Entries shown.
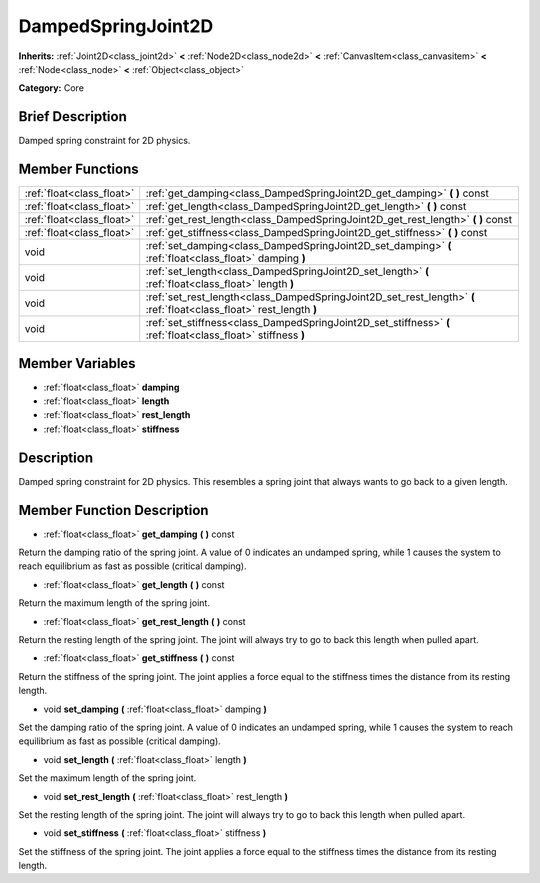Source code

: .. Generated automatically by doc/tools/makerst.py in Godot's source tree.
.. DO NOT EDIT THIS FILE, but the DampedSpringJoint2D.xml source instead.
.. The source is found in doc/classes or modules/<name>/doc_classes.

.. _class_DampedSpringJoint2D:

DampedSpringJoint2D
===================

**Inherits:** :ref:`Joint2D<class_joint2d>` **<** :ref:`Node2D<class_node2d>` **<** :ref:`CanvasItem<class_canvasitem>` **<** :ref:`Node<class_node>` **<** :ref:`Object<class_object>`

**Category:** Core

Brief Description
-----------------

Damped spring constraint for 2D physics.

Member Functions
----------------

+----------------------------+-----------------------------------------------------------------------------------------------------------------------+
| :ref:`float<class_float>`  | :ref:`get_damping<class_DampedSpringJoint2D_get_damping>`  **(** **)** const                                          |
+----------------------------+-----------------------------------------------------------------------------------------------------------------------+
| :ref:`float<class_float>`  | :ref:`get_length<class_DampedSpringJoint2D_get_length>`  **(** **)** const                                            |
+----------------------------+-----------------------------------------------------------------------------------------------------------------------+
| :ref:`float<class_float>`  | :ref:`get_rest_length<class_DampedSpringJoint2D_get_rest_length>`  **(** **)** const                                  |
+----------------------------+-----------------------------------------------------------------------------------------------------------------------+
| :ref:`float<class_float>`  | :ref:`get_stiffness<class_DampedSpringJoint2D_get_stiffness>`  **(** **)** const                                      |
+----------------------------+-----------------------------------------------------------------------------------------------------------------------+
| void                       | :ref:`set_damping<class_DampedSpringJoint2D_set_damping>`  **(** :ref:`float<class_float>` damping  **)**             |
+----------------------------+-----------------------------------------------------------------------------------------------------------------------+
| void                       | :ref:`set_length<class_DampedSpringJoint2D_set_length>`  **(** :ref:`float<class_float>` length  **)**                |
+----------------------------+-----------------------------------------------------------------------------------------------------------------------+
| void                       | :ref:`set_rest_length<class_DampedSpringJoint2D_set_rest_length>`  **(** :ref:`float<class_float>` rest_length  **)** |
+----------------------------+-----------------------------------------------------------------------------------------------------------------------+
| void                       | :ref:`set_stiffness<class_DampedSpringJoint2D_set_stiffness>`  **(** :ref:`float<class_float>` stiffness  **)**       |
+----------------------------+-----------------------------------------------------------------------------------------------------------------------+

Member Variables
----------------

- :ref:`float<class_float>` **damping**
- :ref:`float<class_float>` **length**
- :ref:`float<class_float>` **rest_length**
- :ref:`float<class_float>` **stiffness**

Description
-----------

Damped spring constraint for 2D physics. This resembles a spring joint that always wants to go back to a given length.

Member Function Description
---------------------------

.. _class_DampedSpringJoint2D_get_damping:

- :ref:`float<class_float>`  **get_damping**  **(** **)** const

Return the damping ratio of the spring joint. A value of 0 indicates an undamped spring, while 1 causes the system to reach equilibrium as fast as possible (critical damping).

.. _class_DampedSpringJoint2D_get_length:

- :ref:`float<class_float>`  **get_length**  **(** **)** const

Return the maximum length of the spring joint.

.. _class_DampedSpringJoint2D_get_rest_length:

- :ref:`float<class_float>`  **get_rest_length**  **(** **)** const

Return the resting length of the spring joint. The joint will always try to go to back this length when pulled apart.

.. _class_DampedSpringJoint2D_get_stiffness:

- :ref:`float<class_float>`  **get_stiffness**  **(** **)** const

Return the stiffness of the spring joint. The joint applies a force equal to the stiffness times the distance from its resting length.

.. _class_DampedSpringJoint2D_set_damping:

- void  **set_damping**  **(** :ref:`float<class_float>` damping  **)**

Set the damping ratio of the spring joint. A value of 0 indicates an undamped spring, while 1 causes the system to reach equilibrium as fast as possible (critical damping).

.. _class_DampedSpringJoint2D_set_length:

- void  **set_length**  **(** :ref:`float<class_float>` length  **)**

Set the maximum length of the spring joint.

.. _class_DampedSpringJoint2D_set_rest_length:

- void  **set_rest_length**  **(** :ref:`float<class_float>` rest_length  **)**

Set the resting length of the spring joint. The joint will always try to go to back this length when pulled apart.

.. _class_DampedSpringJoint2D_set_stiffness:

- void  **set_stiffness**  **(** :ref:`float<class_float>` stiffness  **)**

Set the stiffness of the spring joint. The joint applies a force equal to the stiffness times the distance from its resting length.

Try it. Identify each line in the entries with the word "undamped" and copy it.

Your solution.
Return the damping ratio of the spring joint. A value of 0 indicates an undamped spring, while 1 causes the system to reach equilibrium as fast as possible (critical damping).
Set the damping ratio of the spring joint. A value of 0 indicates an undamped spring, while 1 causes the system to reach equilibrium as fast as possible (critical damping).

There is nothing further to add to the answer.